ASSIGNED TASK A: Copy the Vietnamese entries below word for word, and leave the picture markers out of your answer.

DOCUMENT EXCERPT:
○ ○ ○ ○
One could write an entire essay on The End, and many have done so. The song will be forever associated with the Vietnam War, thanks to Apocalypse Now, and perhaps Morrison would have been proud of that being the case.

Jim Morrison’s father was Rear Admiral George Stephen Morrison, who was directly involved in the notorious Gulf Of Tonkin Incident which greatly escalated the Vietnam War, and he continued to play a key role throughout the conflict. Jim Morrison was deeply ashamed of this and had a litany of issues with his parents, who he often went as far as claiming they were dead. His monumental lack of respect for any form of authority (particularly the military) directly stemmed from his relationship with his father, and it led to many well-documented problems for him. The fact that he was continuously falling foul of the police was part of it, as was his point-blank refusal to play by the rules of the music industry. All of this marred his life, his career, and his personal relationships.
○ ○ ○ ○
DATA FOR ANALYSIS:
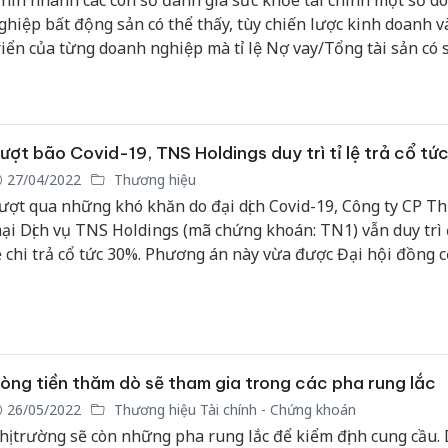
hìn nhanh các con số đánh giá sức khỏe tài chính một số d
ghiệp bất động sản có thể thấy, tùy chiến lược kinh doanh va
riển của từng doanh nghiệp mà tỉ lệ Nợ vay/Tổng tài sản có
iệt, theo đó có doanh nghiệp nợ vay rất cao, có doanh nghiệp
hận trọng với chiến lược nợ vay thấp.
ượt bão Covid-19, TNS Holdings duy trì tỉ lệ trả cổ t
27/04/2022
Thương hiệu
ượt qua những khó khăn do đại dịch Covid-19, Công ty CP T
ại Dịch vụ TNS Holdings (mã chứng khoán: TN1) vẫn duy trì 
ệ chi trả cổ tức 30%. Phương án này vừa được Đại hội đồng 
ông ty thông qua trong buổi họp thường niên ngày 26/04/20
òng tiền thăm dò sẽ tham gia trong các pha rung lắc
26/05/2022
Thương hiệu Tài chính - Chứng khoán
hị trường sẽ còn những pha rung lắc để kiểm định cung cầu.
○ ○ ○ ○
ASSIGNED TASK B: From the passage on Jim Morrison, write out the portion between "Jim Morrison’s father" and "his personal relationships.", inclusive, with "Vice Admiral" swapped in for "Rear Admiral".

EXERCISE SOLUTION A:
hìn nhanh các con số đánh giá sức khỏe tài chính một số d
ghiệp bất động sản có thể thấy, tùy chiến lược kinh doanh va
riển của từng doanh nghiệp mà tỉ lệ Nợ vay/Tổng tài sản có
iệt, theo đó có doanh nghiệp nợ vay rất cao, có doanh nghiệp
hận trọng với chiến lược nợ vay thấp.
ượt bão Covid-19, TNS Holdings duy trì tỉ lệ trả cổ t
27/04/2022
Thương hiệu
ượt qua những khó khăn do đại dịch Covid-19, Công ty CP T
ại Dịch vụ TNS Holdings (mã chứng khoán: TN1) vẫn duy trì 
ệ chi trả cổ tức 30%. Phương án này vừa được Đại hội đồng 
ông ty thông qua trong buổi họp thường niên ngày 26/04/20
òng tiền thăm dò sẽ tham gia trong các pha rung lắc
26/05/2022
Thương hiệu Tài chính - Chứng khoán
hị trường sẽ còn những pha rung lắc để kiểm định cung cầu.

EXERCISE SOLUTION B:
Jim Morrison’s father was Vice Admiral George Stephen Morrison, who was directly involved in the notorious Gulf Of Tonkin Incident which greatly escalated the Vietnam War, and he continued to play a key role throughout the conflict. Jim Morrison was deeply ashamed of this and had a litany of issues with his parents, who he often went as far as claiming they were dead. His monumental lack of respect for any form of authority (particularly the military) directly stemmed from his relationship with his father, and it led to many well-documented problems for him. The fact that he was continuously falling foul of the police was part of it, as was his point-blank refusal to play by the rules of the music industry. All of this marred his life, his career, and his personal relationships.